The Dollar's decline also followed an abrupt drop in U.S. Treasury yields and Moody's warning that it could move a step closer to cutting the U.S. triple-A credit rating. The dollar extended losses giving up an earlier advance against majors, as U.S. stocks and commodities gained ground of improved appetite for riskier assets on growing optimism on strong Chinese economic data and Beijing's unexpected decision to stand pat on interest rates. The Euro did reversed and made higher rising all day for a 200 pip gain, traded with a low of 1.3181 and a high of 1.3435 on US rating news. The Yen moved to 83.45, dragging towards Y83 after shedding 0.6 percent. The Sterling tracked the Euro move higher but could not keep up with the pace of the single currency. The Aussies trading at 0.9947, began to rally in late Asia when it became clear that China would not be raising interest rates in response to the strong CPI numbers over the weekend.

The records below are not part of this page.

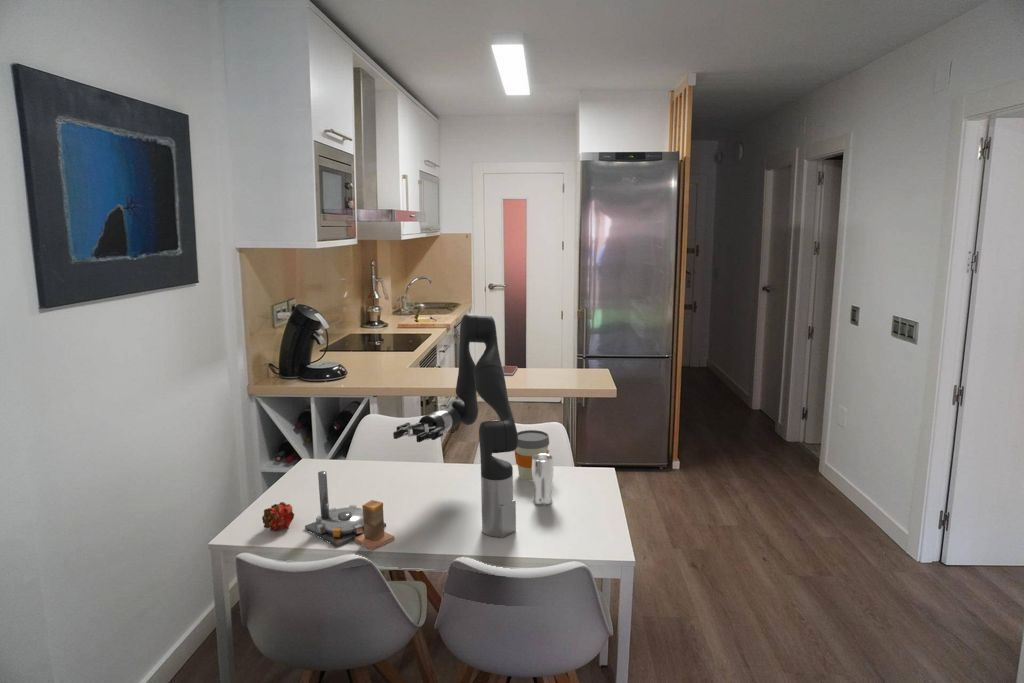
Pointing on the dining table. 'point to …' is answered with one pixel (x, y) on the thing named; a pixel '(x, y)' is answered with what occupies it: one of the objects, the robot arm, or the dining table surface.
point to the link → (373, 520)
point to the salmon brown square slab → (374, 544)
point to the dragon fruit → (278, 516)
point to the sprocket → (337, 514)
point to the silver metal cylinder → (542, 478)
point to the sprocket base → (329, 537)
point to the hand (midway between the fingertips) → (405, 437)
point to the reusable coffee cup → (529, 450)
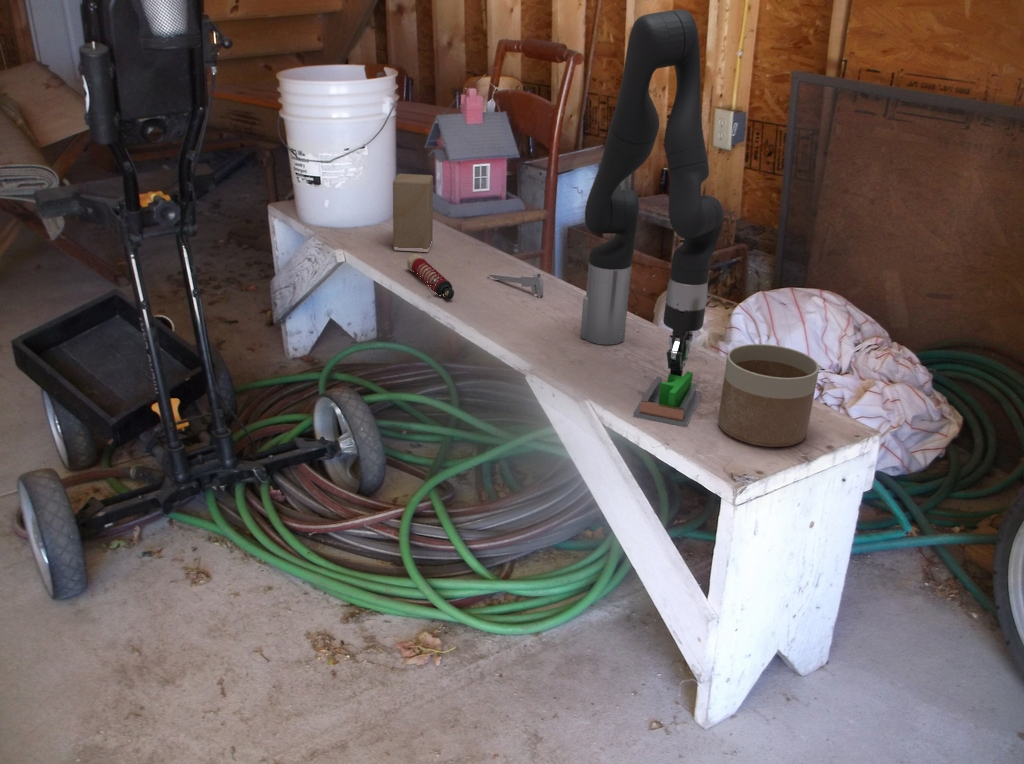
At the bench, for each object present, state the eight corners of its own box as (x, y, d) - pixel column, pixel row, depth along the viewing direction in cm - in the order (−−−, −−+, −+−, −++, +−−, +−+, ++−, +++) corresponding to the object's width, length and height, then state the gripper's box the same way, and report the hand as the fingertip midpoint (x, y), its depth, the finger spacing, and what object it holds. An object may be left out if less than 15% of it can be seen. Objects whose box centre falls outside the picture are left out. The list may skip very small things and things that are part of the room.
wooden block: (393, 251, 267) (392, 180, 259) (398, 241, 276) (397, 173, 268) (428, 253, 267) (429, 182, 259) (432, 243, 276) (433, 174, 268)
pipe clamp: (671, 390, 186) (674, 368, 184) (690, 394, 185) (693, 372, 183) (653, 410, 177) (655, 388, 175) (672, 415, 175) (675, 392, 173)
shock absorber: (463, 289, 229) (422, 253, 254) (446, 283, 227) (407, 248, 252) (455, 307, 231) (416, 269, 255) (439, 301, 228) (400, 264, 253)
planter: (755, 404, 183) (766, 337, 178) (824, 435, 172) (838, 366, 166) (699, 423, 174) (708, 354, 169) (767, 458, 163) (780, 385, 158)
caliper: (542, 298, 236) (544, 274, 234) (539, 299, 236) (541, 275, 233) (489, 277, 250) (489, 254, 247) (486, 278, 249) (486, 255, 247)
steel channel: (633, 416, 176) (634, 402, 175) (651, 386, 189) (653, 373, 188) (686, 426, 173) (688, 413, 172) (701, 395, 186) (703, 382, 185)
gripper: (673, 288, 186) (663, 369, 193) (658, 309, 175) (648, 394, 182) (711, 294, 184) (699, 376, 191) (699, 316, 172) (686, 402, 180)
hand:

EUR/USD: The Euro is currently trading at 1.3385 levels and it moved higher 200 pips yesterday. Euro is trading in a bearish zone below 1.3440 levels. EURINR (60.22) - Importers can cover near 59.30 - 59.50 levels. Exporters are suggested to book near term exposure near 60.30 - 60.50 levels. Short term and Medium term: Bearish. EUR/INR is likely to trade in the range of 60.20 - 60.45 today.
GBP/USD: The Pound is currently trading at 1.5860. Immediate strong resistance comes near 1.5980 levels (100 days Weekly EMA), while support is expected around 1.5732 levels (21 days EMA, Daily). GBPINR (71.40) Exporters are suggested to book Dec month's exposure 71.40 - 71.60 levels, while Importers can cover partially on dips (70.50) levels. Short Term: Bearish; Medium Term: Neutral. GBP/INR is likely to trade in the range of 71.25 - 71.55 today.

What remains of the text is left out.